Selasa, 25 Juni 2013

AKU INGIN CINTA YANG BUTA

Sejak kecil aku telah berkali-kali melihat dan mendengar kisah cinta yang tak disetujui orang tua. Sebagian berujung dengan kawin lari,  sebagian lagi menyisakan kisah sedih dan konflik berkepanjangan. Aku masih ketemu dengan kisah yang sama saat kuliah bahkan calon istriku juga korban orang tua yang keras kepala, karena tak menyetujui pernikahan anaknya hanya karena mitos.
Istriku menderita tekanan batin yang teramat dalam karena harus merelakan lelaki pilihannya. Dia telah melakukan semua cara agar orang tuanya merestui, tetapi semua sia-sia. Dengan berat hati akhirnya dia memilihku setelah usianya tak lagi muda lagi. 
Andai saja aku tahu, pastinya aku juga tak akan mau menikahinya. Apalagi hingga menikah denganku dan memiliki beberapa anak, wanita itu masih sering memikirkan lelaki itu. Meski tak pernah jujur mengakuinya di hadapanku, aku tahu diam-diam dia sering mencuri waktu untuk kontak bahkan bertemu. Dalihnya memang cuma berteman, tapi dia tak bisa pungkiri kalau rasa itu masih ada.
Terus terang aku sangat kecewa dengan kenyataan ini. Aku sangat menyesal telah menikahinya, tapi aku tak mungkin meninggalkannya. Aku tak mungkin menyakiti orang tuaku dan anak-anakku demi egoku sendiri. Aku memilih bertahan demi sebuah harmoni, meski dalam hati terasa semu belaka.
Kiranya inilah pangkal masalahku selama ini. Aku tak pernah benar-benar mwncintai seseorang sepenuh hatiku. Aku tak pernah mencintai seseorang seperti istriku mencintai kekasihnya yang dulu. Selama bertahun-tahun istriku berkonflik dengan orang tuanya, berjuang melakukan segala cara agar cintanya direstui, sementara aku tak pernah mungkin melakukan semua itu.

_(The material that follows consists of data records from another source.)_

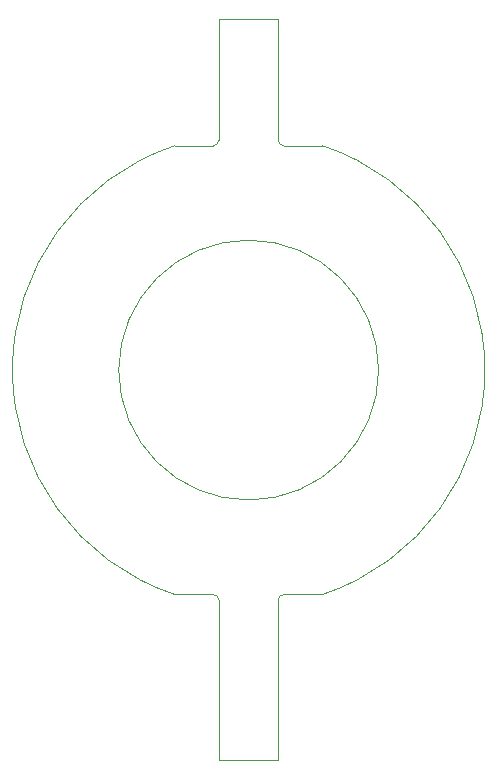
<source format=gbr>
%TF.GenerationSoftware,KiCad,Pcbnew,7.0.10-7.0.10~ubuntu20.04.1*%
%TF.CreationDate,2024-07-01T02:38:12+03:00*%
%TF.ProjectId,Tacho,54616368-6f2e-46b6-9963-61645f706362,rev?*%
%TF.SameCoordinates,Original*%
%TF.FileFunction,Profile,NP*%
%FSLAX46Y46*%
G04 Gerber Fmt 4.6, Leading zero omitted, Abs format (unit mm)*
G04 Created by KiCad (PCBNEW 7.0.10-7.0.10~ubuntu20.04.1) date 2024-07-01 02:38:12*
%MOMM*%
%LPD*%
G01*
G04 APERTURE LIST*
%TA.AperFunction,Profile*%
%ADD10C,0.100000*%
%TD*%
G04 APERTURE END LIST*
D10*
X97000000Y-81000000D02*
G75*
G03*
X97500000Y-80500000I0J500000D01*
G01*
X97000000Y-81000000D02*
X93750488Y-81001484D01*
X106249512Y-81001484D02*
X103000000Y-81000000D01*
X102500000Y-80500000D02*
G75*
G03*
X103000000Y-81000000I500000J0D01*
G01*
X97500000Y-119499999D02*
G75*
G03*
X97000000Y-119000000I-500000J-1D01*
G01*
X93750488Y-118998515D02*
X97000000Y-119000000D01*
X106249512Y-118998516D02*
G75*
G03*
X120000000Y-100000000I-6249512J18998516D01*
G01*
X103000000Y-119000000D02*
X106249512Y-118998515D01*
X102500001Y-133000000D02*
X97499999Y-133000000D01*
X102500001Y-119500000D02*
X102500001Y-133000000D01*
X80000001Y-100000000D02*
G75*
G03*
X93750488Y-118998515I19999999J0D01*
G01*
X103000000Y-119000001D02*
G75*
G03*
X102500001Y-119500000I1J-500000D01*
G01*
X97499999Y-133000000D02*
X97500000Y-119499999D01*
X120000000Y-100000000D02*
G75*
G03*
X106249512Y-81001484I-20000000J0D01*
G01*
X93750488Y-81001484D02*
G75*
G03*
X80000000Y-100000000I6249512J-18998516D01*
G01*
X102500000Y-70250000D02*
X102500000Y-80500000D01*
X97500000Y-80500000D02*
X97500000Y-70250000D01*
X97500000Y-70250000D02*
X102500000Y-70250000D01*
X111000000Y-100000000D02*
G75*
G03*
X89000000Y-100000000I-11000000J0D01*
G01*
X89000000Y-100000000D02*
G75*
G03*
X111000000Y-100000000I11000000J0D01*
G01*
M02*

</source>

Cinta pertama dan utamaku selalu untuk kedua orang tuaku. Aku tak mungkin menentang, bahkan sekedar berkonflik dengan mereka untuk urusan cinta. Aku pasti sudah mundur teratur, bila sedikit saja orang tuaku menunjukkan sikap tidak setuju dengan gadis pilihanku.

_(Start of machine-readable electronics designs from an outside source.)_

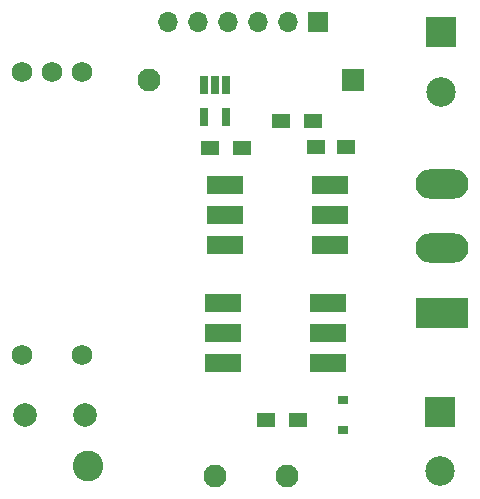
<source format=gbs>
G04 #@! TF.GenerationSoftware,KiCad,Pcbnew,5.1.7-a382d34a8~88~ubuntu18.04.1*
G04 #@! TF.CreationDate,2021-08-09T13:16:33+05:30*
G04 #@! TF.ProjectId,BackEnd_HeavyDevice_v3,4261636b-456e-4645-9f48-656176794465,rev?*
G04 #@! TF.SameCoordinates,Original*
G04 #@! TF.FileFunction,Soldermask,Bot*
G04 #@! TF.FilePolarity,Negative*
%FSLAX46Y46*%
G04 Gerber Fmt 4.6, Leading zero omitted, Abs format (unit mm)*
G04 Created by KiCad (PCBNEW 5.1.7-a382d34a8~88~ubuntu18.04.1) date 2021-08-09 13:16:33*
%MOMM*%
%LPD*%
G01*
G04 APERTURE LIST*
%ADD10C,2.600000*%
%ADD11R,0.900000X0.800000*%
%ADD12C,1.750000*%
%ADD13C,1.950000*%
%ADD14R,1.950000X1.950000*%
%ADD15R,1.500000X1.250000*%
%ADD16C,2.000000*%
%ADD17C,2.500000*%
%ADD18R,2.500000X2.500000*%
%ADD19O,4.500000X2.500000*%
%ADD20R,4.500000X2.500000*%
%ADD21R,1.500000X1.300000*%
%ADD22R,3.100000X1.600000*%
%ADD23R,0.650000X1.560000*%
%ADD24R,1.700000X1.700000*%
%ADD25O,1.700000X1.700000*%
G04 APERTURE END LIST*
D10*
X116500000Y-132400000D03*
D11*
X138136000Y-129344000D03*
X138136000Y-126804000D03*
D12*
X110934000Y-99019000D03*
X116014000Y-99019000D03*
X113474000Y-99019000D03*
X110934000Y-123019000D03*
X116014000Y-123019000D03*
D13*
X133383000Y-133195000D03*
X121699000Y-99667000D03*
X127287000Y-133195000D03*
D14*
X138971000Y-99667000D03*
D15*
X135884000Y-105357000D03*
X138384000Y-105357000D03*
D16*
X111201200Y-128089820D03*
X116281200Y-128099820D03*
D17*
X146375000Y-132831000D03*
D18*
X146375000Y-127831000D03*
X146459000Y-95676700D03*
D17*
X146459000Y-100676700D03*
D19*
X146515000Y-108500000D03*
X146515000Y-113950000D03*
D20*
X146515000Y-119400000D03*
D21*
X135611000Y-103152000D03*
X132911000Y-103152000D03*
X126909000Y-105474000D03*
X129609000Y-105474000D03*
X131646000Y-128468000D03*
X134346000Y-128468000D03*
D22*
X128156000Y-113629000D03*
X137046000Y-108549000D03*
X128156000Y-111089000D03*
X137046000Y-111089000D03*
X128156000Y-108549000D03*
X137046000Y-113629000D03*
D23*
X126357000Y-102824000D03*
X128257000Y-102824000D03*
X128257000Y-100124000D03*
X127307000Y-100124000D03*
X126357000Y-100124000D03*
D22*
X136835000Y-123670000D03*
X127945000Y-118590000D03*
X136835000Y-121130000D03*
X127945000Y-121130000D03*
X136835000Y-118590000D03*
X127945000Y-123670000D03*
D24*
X136011000Y-94800400D03*
D25*
X133471000Y-94800400D03*
X130931000Y-94800400D03*
X128391000Y-94800400D03*
X125851000Y-94800400D03*
X123311000Y-94800400D03*
M02*

</source>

Aku pernah perkenalkan seorang gadis dari luar Jawa pada ibuku saat menjengukku waktu kuliah dulu. Melihat sikap ibuku yang keberatan, aku tak temui lagi gadis itu. Aku pernah dekat dengan anak tetanggaku, tetapi karena ayahku tampak keberatan dengan pilihanku, aku segera saja mengambil jarak padanya. Terakhir saat orang tua cewk yang dekat denganku terakhir kali tak merestui hubungannya denganku, seketika aku menjauh dan takmenemuinya lagi.
Aku heran, kenapa aku tak pernah mencintai seseorang seperti cinta istriku pada pacarnya dulu? Kenapa tidak pernah ada cinta melebihi cinta dan beban tanggungjawabku untuk menjaga perasaan orang tuaku? Kenapa tidak pernah ada cinta yang benar-benar layak kuperjuangkan? Inikah sebabnya aku harus mendapatkan cinta semu dan hidup penuh penyesalan?
Itu sebabnya aku tak larang istriku kontak mantan pacarnya. Aku selalu katakan padanya, 'Kamu beruntung pernah merasakan cinta seindah itu' Aku cuma tak katakan padanya andai saja ada kesempatan kedua, aku ingin sekali jatuh cinta seperti mereka yang dengan segala cara memperjuangkannya. Ingin sekali merasakan cinta yang sesungguhnya pada seorang wanita, yang dapat mengalahkan cintaku pada orang tua dan anak-anakku. Aku sama sekali tak bayangkan dapat melakukannya, atau jangan-jangan aku memang tak pernah berhak memilikinya?